Tag: Levo v. State of New York

  • Levo v. State of New York, 64 N.Y.2d 953 (1985): Appellate Review of Discretionary Orders Granting New Trials

    Levo v. State of New York, 64 N.Y.2d 953 (1985)

    An appellate court cannot substitute its discretion for that of the trial court when reviewing an order granting a new trial in the interest of justice, and such an order typically presents no question of law for further review by a higher court.

    Summary

    Plaintiff Rocco Levo, a member of a State Department of Transportation work crew, was injured when struck by a car driven by the defendant. The defendant then brought a third-party claim against the plaintiff’s supervisor, alleging inadequate safety measures. After a jury found the defendant fully responsible and absolved the third-party defendant, the trial court granted a new trial “in the interest of justice,” citing errors in limiting cross-examination of expert witnesses and refusing a requested jury charge. The Appellate Division reversed, substituting its discretion for that of the trial court.

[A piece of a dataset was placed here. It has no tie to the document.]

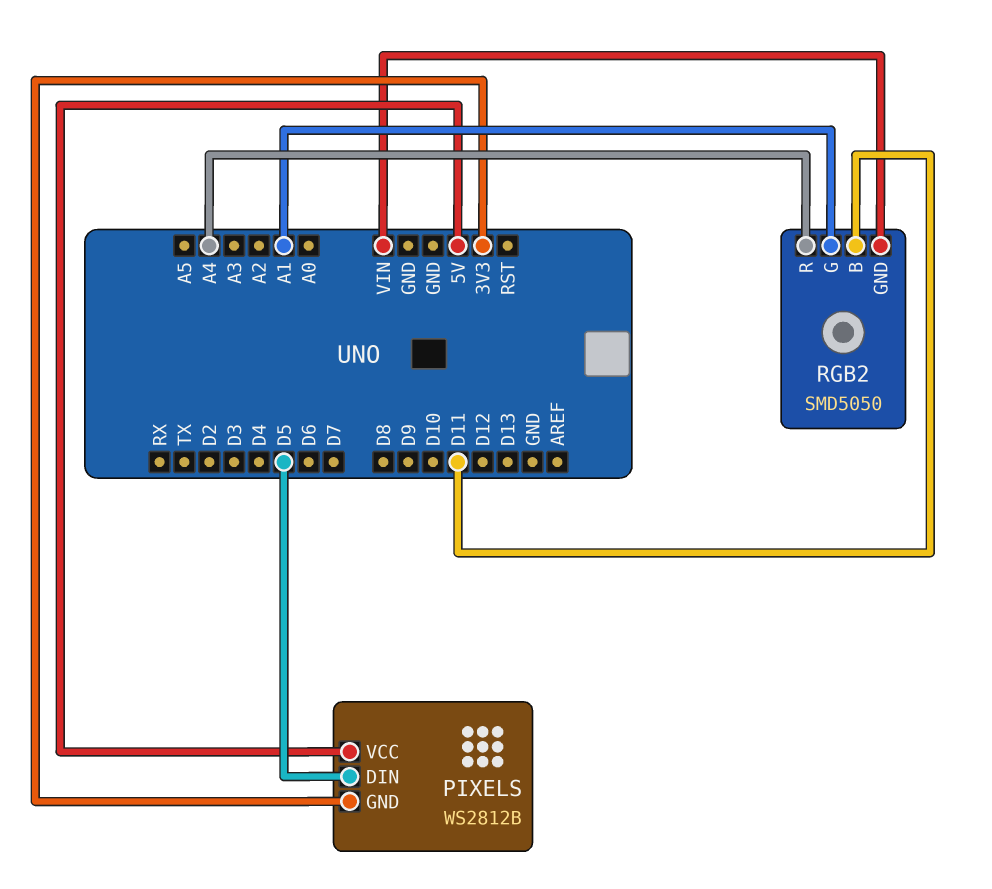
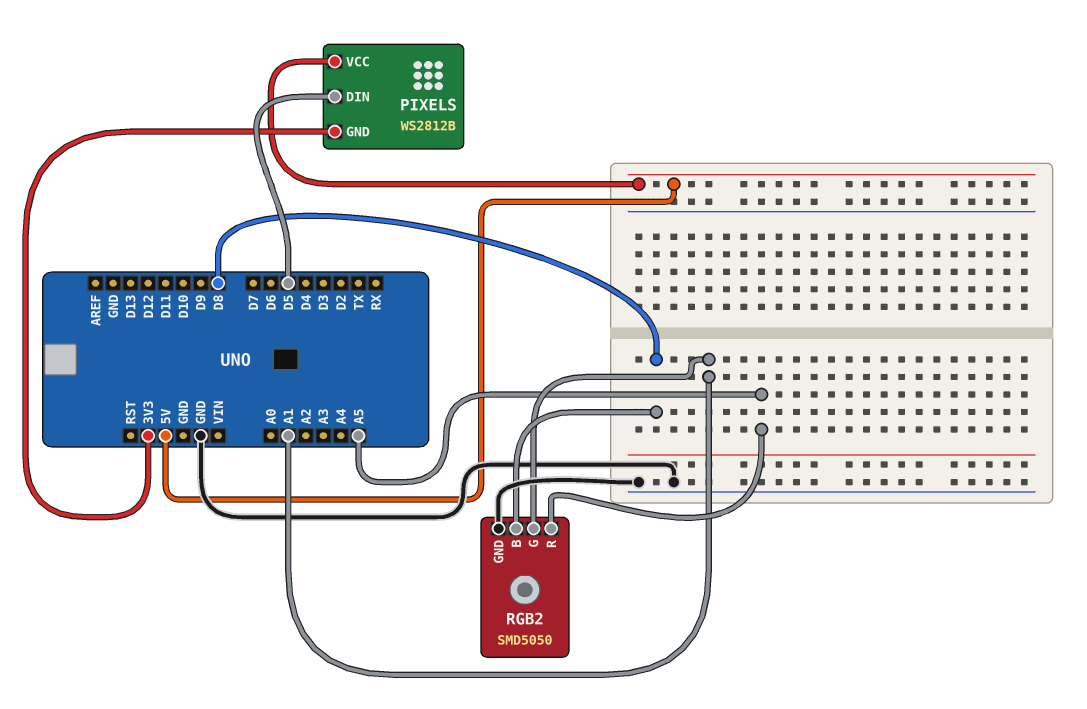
RGB2 pin B: D11 -> D8
RGB2 pin GND: VIN -> GND
RGB2 pin R: A4 -> A5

The Court of Appeals affirmed the Appellate Division’s order because the Appellate Division improperly substituted its discretion for that of the trial court.

    Facts

    Rocco Levo, the plaintiff, was part of a New York State Department of Transportation (DOT) crew repairing an exit ramp on the Northway. The defendant struck and injured Levo with their automobile. The defendant asserted a third-party claim against Levo’s co-workers, alleging inadequate safety measures were in place. This claim was later discontinued against all but the supervisor. At trial, the third-party defendant (the supervisor) presented expert testimony from two DOT employees to support his claim that adequate safety measures were in place.

    Procedural History

    The jury returned a verdict for the plaintiffs, finding the defendant wholly responsible for the accident and finding no cause of action against the third-party defendant (the supervisor). The trial court granted the defendant’s motion for a new trial pursuant to CPLR 4404(a), deeming it “in the interest of justice” due to errors in limiting cross-examination of the DOT expert witnesses and refusing a requested jury charge. The Appellate Division reversed the trial court’s order, denying the motion for a new trial, stating that the issues were already before the jury and further evidence would be cumulative. The Court of Appeals then reviewed the Appellate Division’s decision.

    Issue(s)

    Whether the Appellate Division erred in reversing the trial court’s order granting a new trial “in the interest of justice” by substituting its own discretion for that of the trial court.

    Holding

    Yes, because the Appellate Division improperly substituted its discretion for that of the trial court when the trial court granted a new trial “in the interest of justice”.

    Court’s Reasoning

    The Court of Appeals held that the Appellate Division improperly substituted its discretion for that of the trial court. The Court of Appeals stated, “Although the Appellate Division order recited that the reversal was ‘on the law,’ the decision makes plain that the appellate court substituted its discretion for that of the trial court.” The Court of Appeals emphasized that when an appellate court substitutes its discretion for that of the trial court, there is no question of law for the Court of Appeals to review. The trial court has broad discretion in deciding whether to grant a new trial in the interest of justice, and the Appellate Division’s disagreement with the trial court’s assessment of the impact of the evidentiary rulings was not a basis for reversal. The Court of Appeals affirmed the Appellate Division’s ultimate order, but clarified that it did so because the Appellate Division’s rationale was flawed – the Appellate Division should not have substituted its discretion for the trial court’s. The court cited Matter of Von Bulow, 63 NY2d 221, 225; Brady v Ottaway Newspapers, 63 NY2d 1031; Gutin v Mascali & Sons, 11 NY2d 97 in support of its holding.